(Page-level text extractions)
# # # # # # #

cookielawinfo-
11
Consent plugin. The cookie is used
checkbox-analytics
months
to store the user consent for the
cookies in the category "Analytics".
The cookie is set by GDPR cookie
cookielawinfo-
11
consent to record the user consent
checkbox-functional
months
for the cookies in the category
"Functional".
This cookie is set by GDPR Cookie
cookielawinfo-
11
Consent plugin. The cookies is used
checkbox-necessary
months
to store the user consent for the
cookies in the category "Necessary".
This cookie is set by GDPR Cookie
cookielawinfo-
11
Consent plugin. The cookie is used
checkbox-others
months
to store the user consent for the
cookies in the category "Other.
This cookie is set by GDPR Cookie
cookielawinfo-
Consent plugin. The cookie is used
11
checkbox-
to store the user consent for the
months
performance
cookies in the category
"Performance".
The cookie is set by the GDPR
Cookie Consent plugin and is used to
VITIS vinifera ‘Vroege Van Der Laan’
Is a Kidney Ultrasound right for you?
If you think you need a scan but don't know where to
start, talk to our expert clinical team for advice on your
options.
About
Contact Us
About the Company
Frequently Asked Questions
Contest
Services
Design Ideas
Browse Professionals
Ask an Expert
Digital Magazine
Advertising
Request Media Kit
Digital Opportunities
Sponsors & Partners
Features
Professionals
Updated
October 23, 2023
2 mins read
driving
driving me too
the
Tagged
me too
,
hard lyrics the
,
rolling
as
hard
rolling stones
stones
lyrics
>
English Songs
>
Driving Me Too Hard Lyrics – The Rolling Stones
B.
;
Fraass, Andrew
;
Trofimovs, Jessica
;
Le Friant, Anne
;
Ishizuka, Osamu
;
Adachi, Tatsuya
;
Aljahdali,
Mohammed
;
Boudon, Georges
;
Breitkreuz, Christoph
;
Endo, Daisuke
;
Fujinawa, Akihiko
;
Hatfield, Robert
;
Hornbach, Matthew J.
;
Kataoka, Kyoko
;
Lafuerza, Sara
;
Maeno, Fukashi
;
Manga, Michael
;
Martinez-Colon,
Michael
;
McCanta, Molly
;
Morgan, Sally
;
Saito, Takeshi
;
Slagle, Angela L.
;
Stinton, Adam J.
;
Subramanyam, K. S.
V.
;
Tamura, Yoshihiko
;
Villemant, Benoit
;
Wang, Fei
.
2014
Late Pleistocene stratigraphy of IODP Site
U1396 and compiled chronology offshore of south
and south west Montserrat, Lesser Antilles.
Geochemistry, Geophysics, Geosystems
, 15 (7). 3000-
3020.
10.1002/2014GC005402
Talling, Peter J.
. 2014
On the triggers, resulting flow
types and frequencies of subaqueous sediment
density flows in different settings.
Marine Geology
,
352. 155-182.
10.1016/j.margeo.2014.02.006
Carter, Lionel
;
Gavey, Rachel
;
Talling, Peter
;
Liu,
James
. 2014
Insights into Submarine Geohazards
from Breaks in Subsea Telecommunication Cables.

# # # # # # #

Goal of the exercise => Please render the lines from the first one up to and including the line containing "U1396 and compiled" as a Markdown table with the columns No. and Line, leaving out any blank lines.

Response =>
| No. | Line |
|---|---|
| 1 | cookielawinfo- |
| 2 | 11 |
| 3 | Consent plugin. The cookie is used |
| 4 | checkbox-analytics |
| 5 | months |
| 6 | to store the user consent for the |
| 7 | cookies in the category "Analytics". |
| 8 | The cookie is set by GDPR cookie |
| 9 | cookielawinfo- |
| 10 | 11 |
| 11 | consent to record the user consent |
| 12 | checkbox-functional |
| 13 | months |
| 14 | for the cookies in the category |
| 15 | "Functional". |
| 16 | This cookie is set by GDPR Cookie |
| 17 | cookielawinfo- |
| 18 | 11 |
| 19 | Consent plugin. The cookies is used |
| 20 | checkbox-necessary |
| 21 | months |
| 22 | to store the user consent for the |
| 23 | cookies in the category "Necessary". |
| 24 | This cookie is set by GDPR Cookie |
| 25 | cookielawinfo- |
| 26 | 11 |
| 27 | Consent plugin. The cookie is used |
| 28 | checkbox-others |
| 29 | months |
| 30 | to store the user consent for the |
| 31 | cookies in the category "Other. |
| 32 | This cookie is set by GDPR Cookie |
| 33 | cookielawinfo- |
| 34 | Consent plugin. The cookie is used |
| 35 | 11 |
| 36 | checkbox- |
| 37 | to store the user consent for the |
| 38 | months |
| 39 | performance |
| 40 | cookies in the category |
| 41 | "Performance". |
| 42 | The cookie is set by the GDPR |
| 43 | Cookie Consent plugin and is used to |
| 44 | VITIS vinifera ‘Vroege Van Der Laan’ |
| 45 | Is a Kidney Ultrasound right for you? |
| 46 | If you think you need a scan but don't know where to |
| 47 | start, talk to our expert clinical team for advice on your |
| 48 | options. |
| 49 | About |
| 50 | Contact Us |
| 51 | About the Company |
| 52 | Frequently Asked Questions |
| 53 | Contest |
| 54 | Services |
| 55 | Design Ideas |
| 56 | Browse Professionals |
| 57 | Ask an Expert |
| 58 | Digital Magazine |
| 59 | Advertising |
| 60 | Request Media Kit |
| 61 | Digital Opportunities |
| 62 | Sponsors & Partners |
| 63 | Features |
| 64 | Professionals |
| 65 | Updated |
| 66 | October 23, 2023 |
| 67 | 2 mins read |
| 68 | driving |
| 69 | driving me too |
| 70 | the |
| 71 | Tagged |
| 72 | me too |
| 73 | , |
| 74 | hard lyrics the |
| 75 | , |
| 76 | rolling |
| 77 | as |
| 78 | hard |
| 79 | rolling stones |
| 80 | stones |
| 81 | lyrics |
| 82 | > |
| 83 | English Songs |
| 84 | > |
| 85 | Driving Me Too Hard Lyrics – The Rolling Stones |
| 86 | B. |
| 87 | ; |
| 88 | Fraass, Andrew |
| 89 | ; |
| 90 | Trofimovs, Jessica |
| 91 | ; |
| 92 | Le Friant, Anne |
| 93 | ; |
| 94 | Ishizuka, Osamu |
| 95 | ; |
| 96 | Adachi, Tatsuya |
| 97 | ; |
| 98 | Aljahdali, |
| 99 | Mohammed |
| 100 | ; |
| 101 | Boudon, Georges |
| 102 | ; |
| 103 | Breitkreuz, Christoph |
| 104 | ; |
| 105 | Endo, Daisuke |
| 106 | ; |
| 107 | Fujinawa, Akihiko |
| 108 | ; |
| 109 | Hatfield, Robert |
| 110 | ; |
| 111 | Hornbach, Matthew J. |
| 112 | ; |
| 113 | Kataoka, Kyoko |
| 114 | ; |
| 115 | Lafuerza, Sara |
| 116 | ; |
| 117 | Maeno, Fukashi |
| 118 | ; |
| 119 | Manga, Michael |
| 120 | ; |
| 121 | Martinez-Colon, |
| 122 | Michael |
| 123 | ; |
| 124 | McCanta, Molly |
| 125 | ; |
| 126 | Morgan, Sally |
| 127 | ; |
| 128 | Saito, Takeshi |
| 129 | ; |
| 130 | Slagle, Angela L. |
| 131 | ; |
| 132 | Stinton, Adam J. |
| 133 | ; |
| 134 | Subramanyam, K. S. |
| 135 | V. |
| 136 | ; |
| 137 | Tamura, Yoshihiko |
| 138 | ; |
| 139 | Villemant, Benoit |
| 140 | ; |
| 141 | Wang, Fei |
| 142 | . |
| 143 | 2014 |
| 144 | Late Pleistocene stratigraphy of IODP Site |
| 145 | U1396 and compiled chronology offshore of south |